[Data listing]
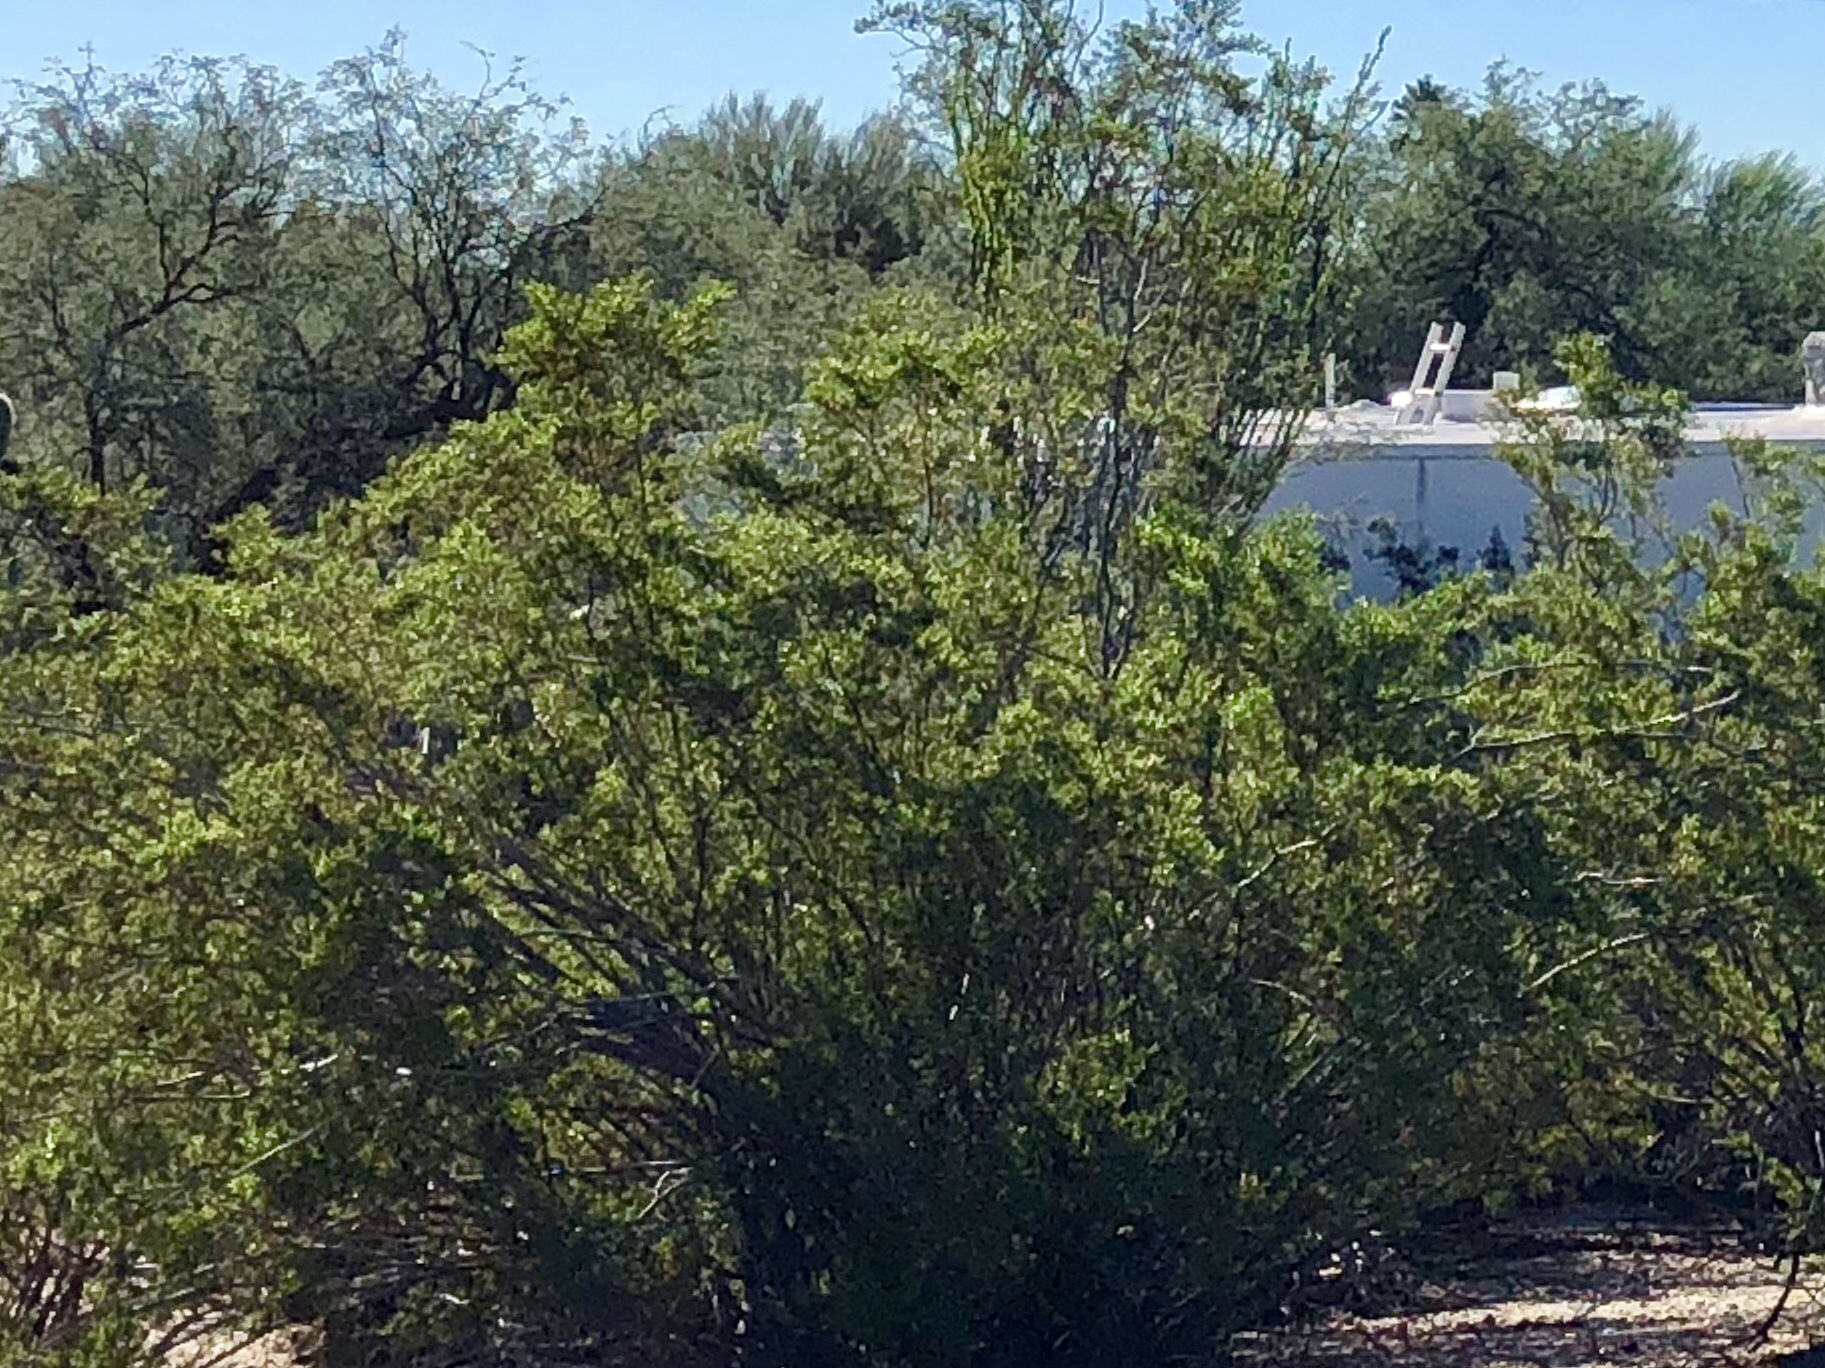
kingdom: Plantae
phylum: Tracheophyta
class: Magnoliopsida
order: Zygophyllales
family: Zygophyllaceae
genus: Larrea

---

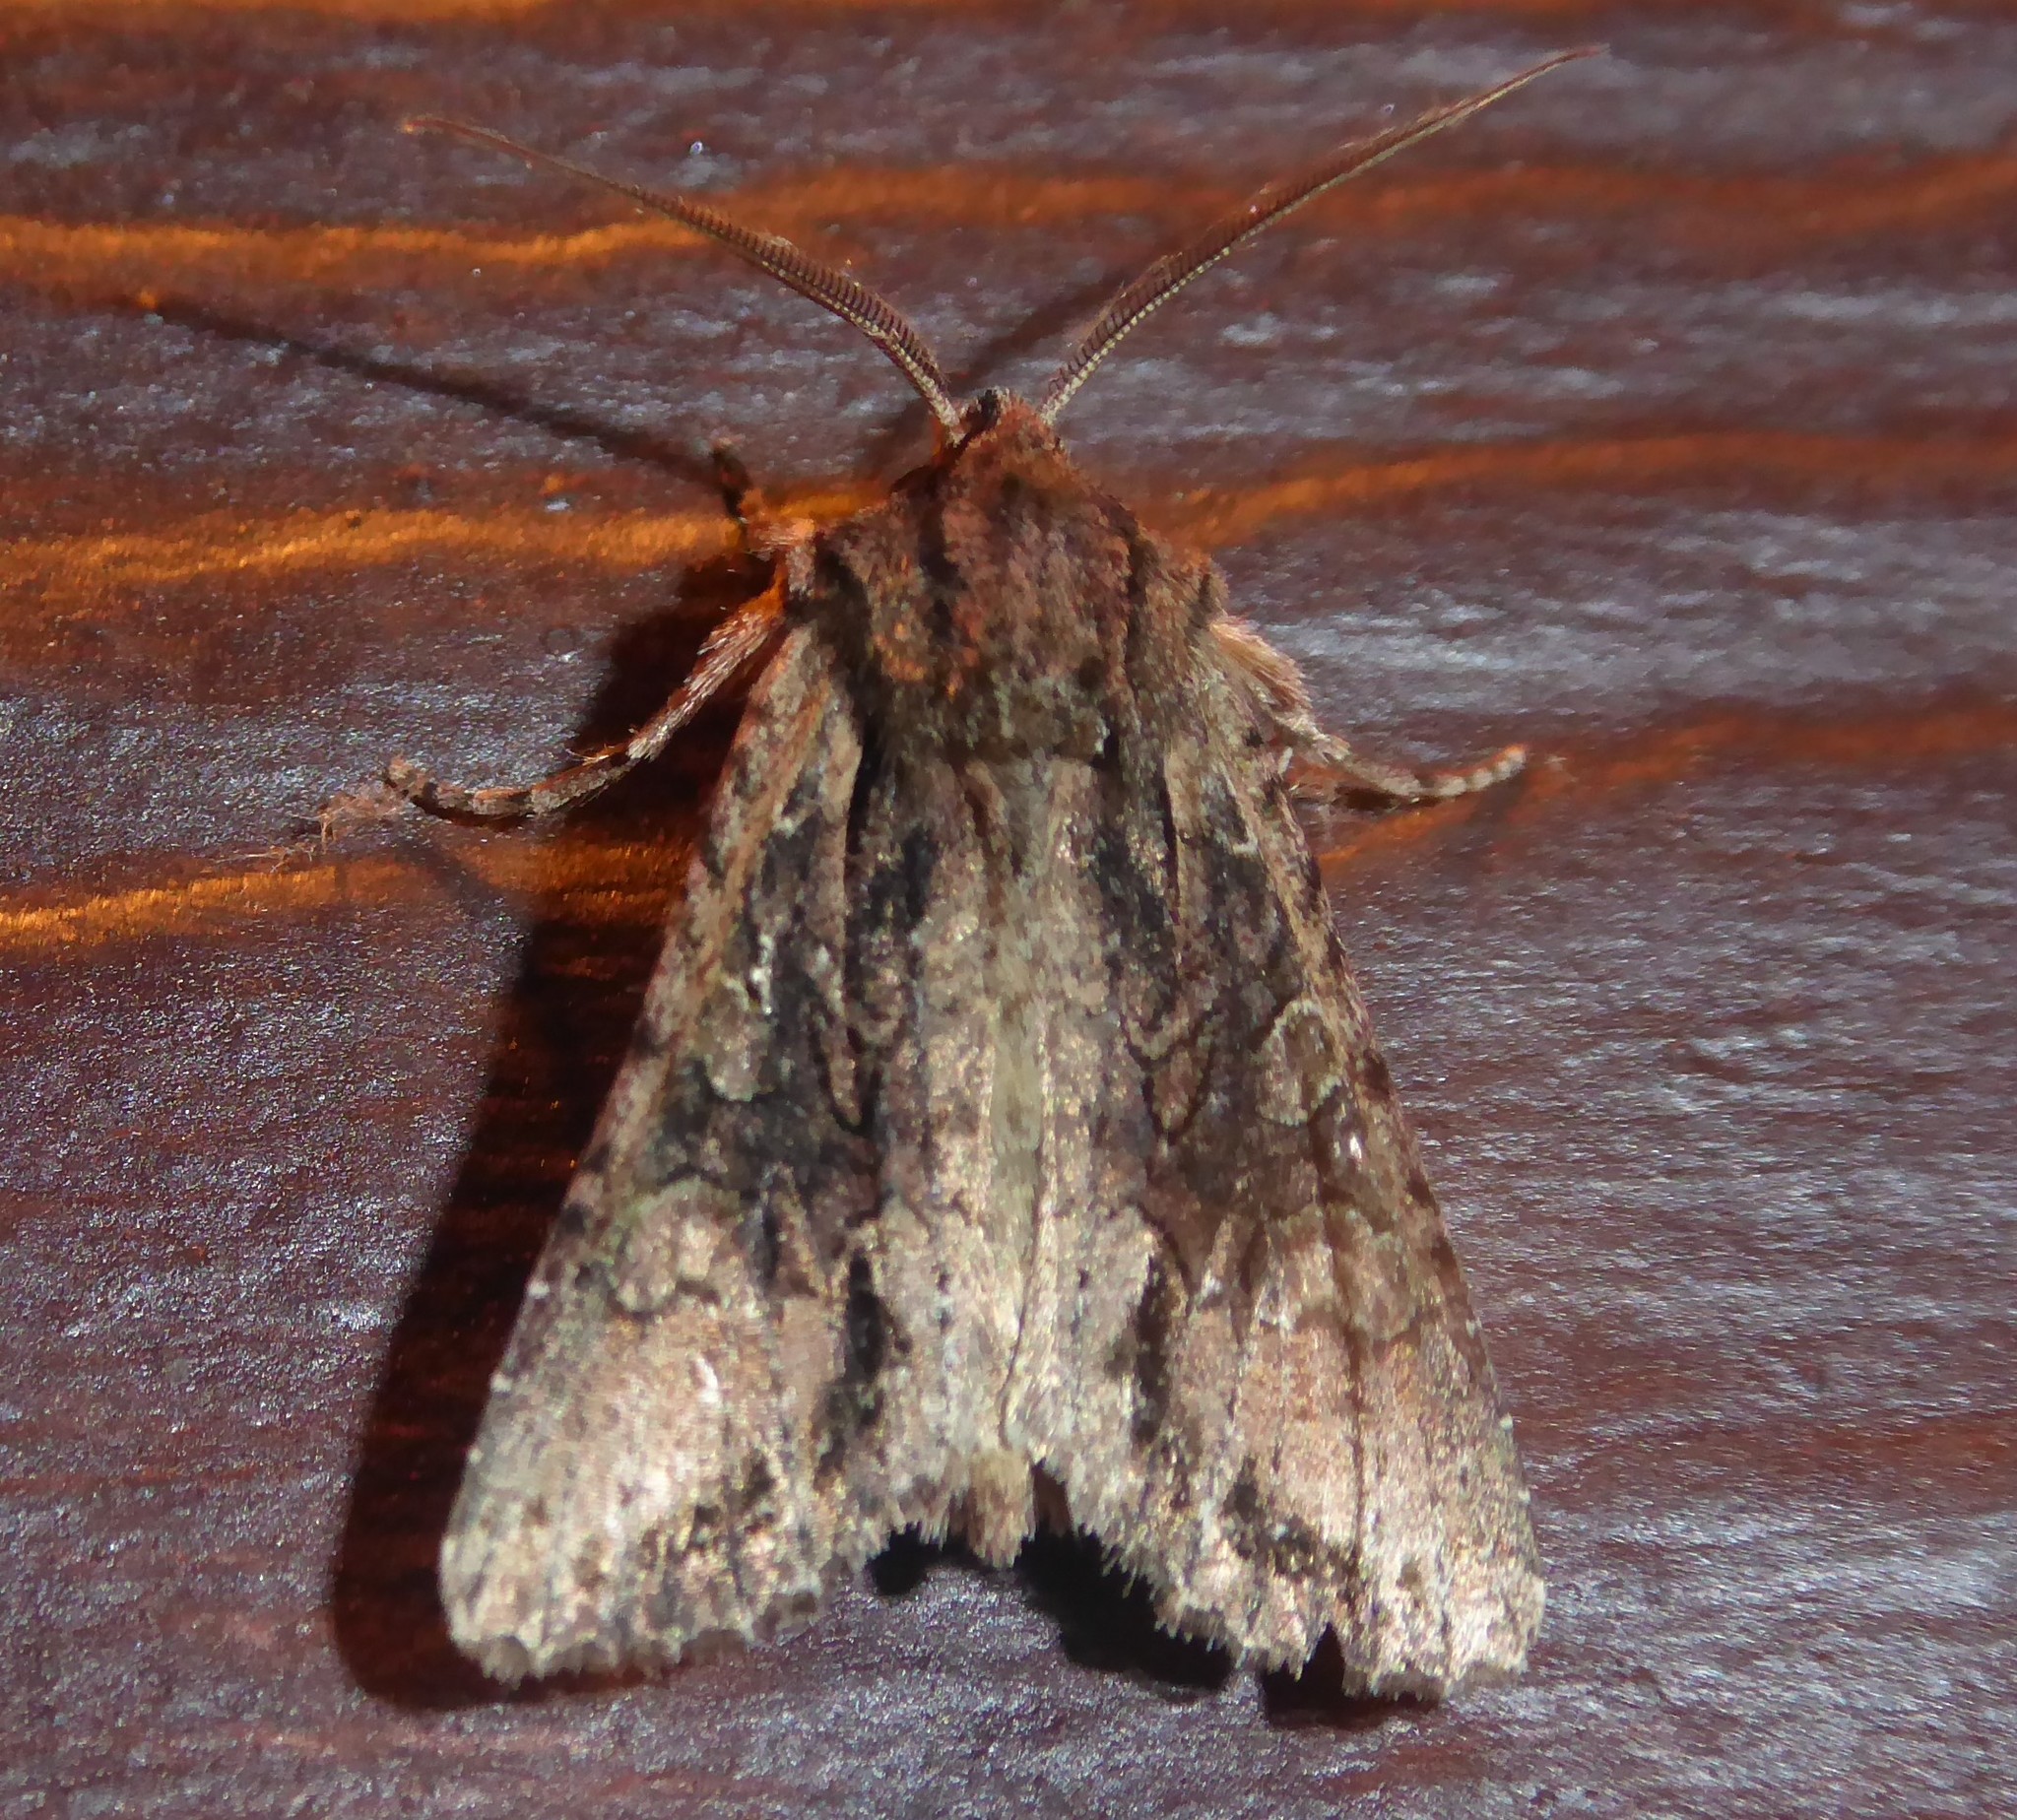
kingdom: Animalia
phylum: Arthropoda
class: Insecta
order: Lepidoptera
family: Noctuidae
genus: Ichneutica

* * *

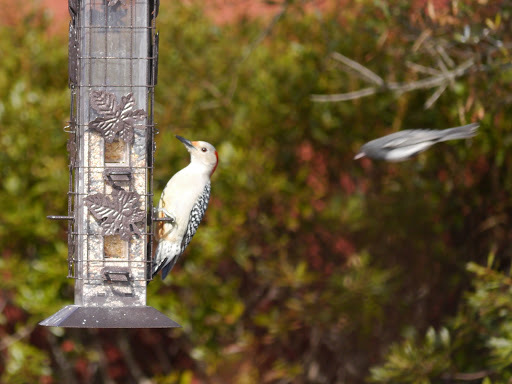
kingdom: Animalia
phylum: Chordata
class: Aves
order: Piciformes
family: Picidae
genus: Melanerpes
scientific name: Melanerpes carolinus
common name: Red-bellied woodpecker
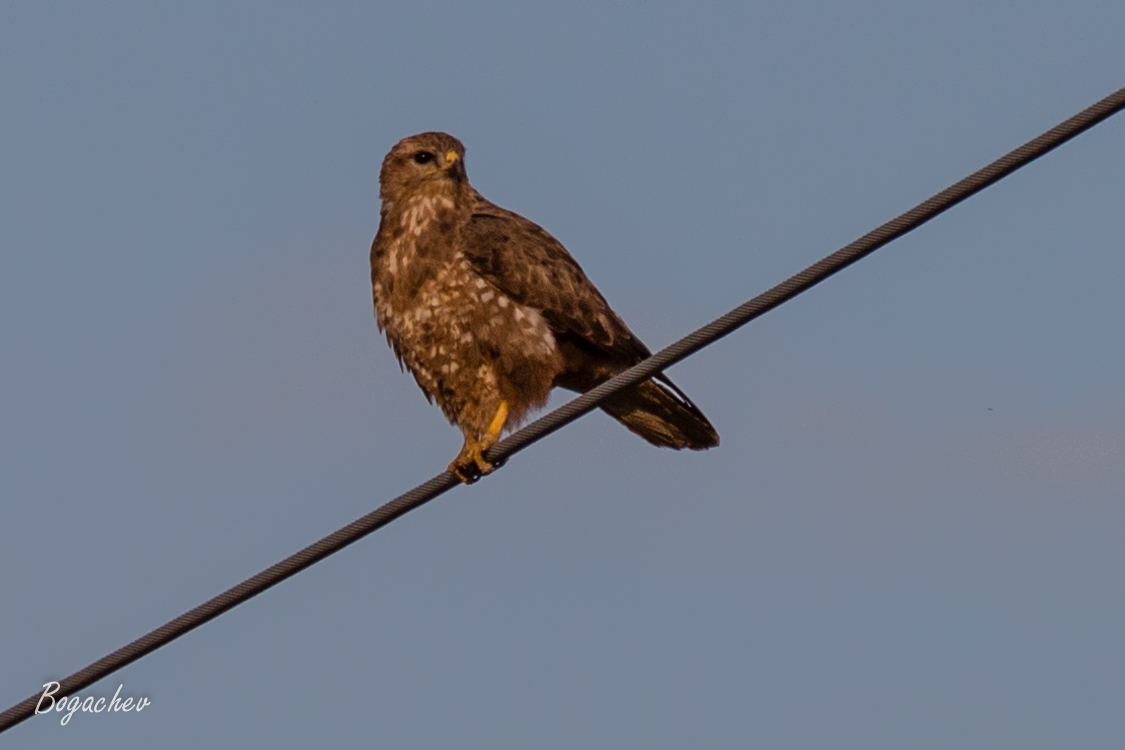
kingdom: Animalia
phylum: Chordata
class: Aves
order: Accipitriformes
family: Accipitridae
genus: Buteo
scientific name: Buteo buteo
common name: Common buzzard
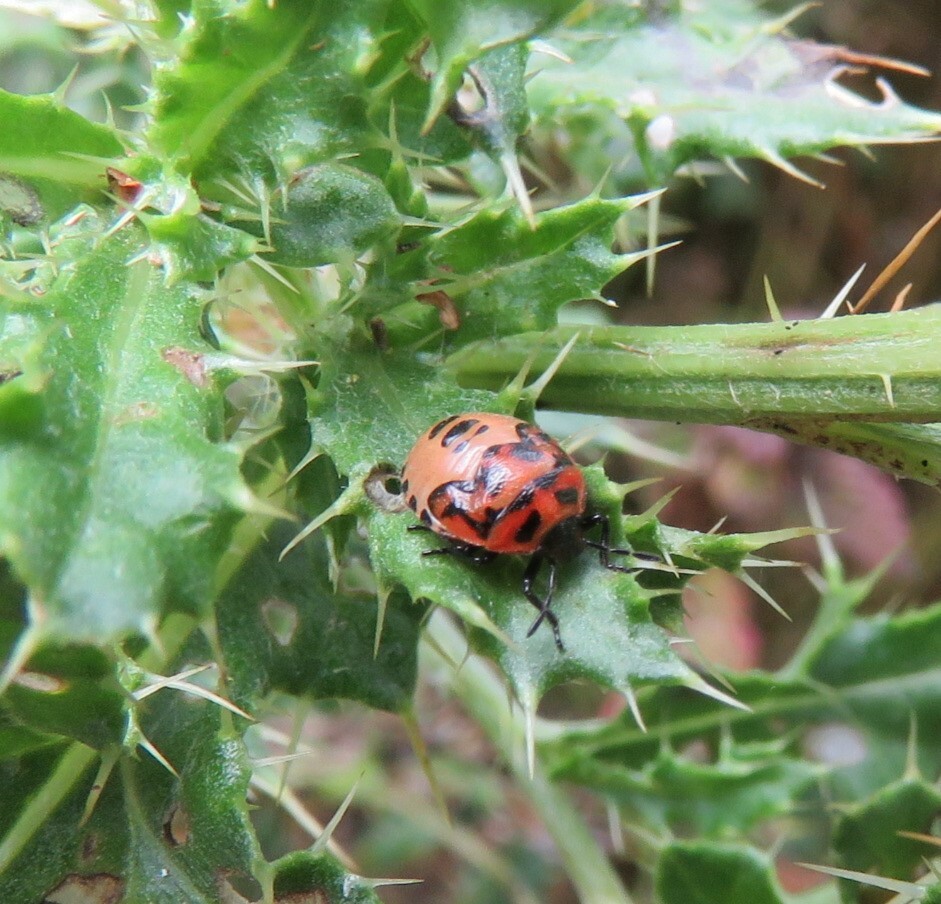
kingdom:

**Written task:** How many lines in the records contain the string "name", matching case exactly? Reply with the number alone.

**Result for this task:** 4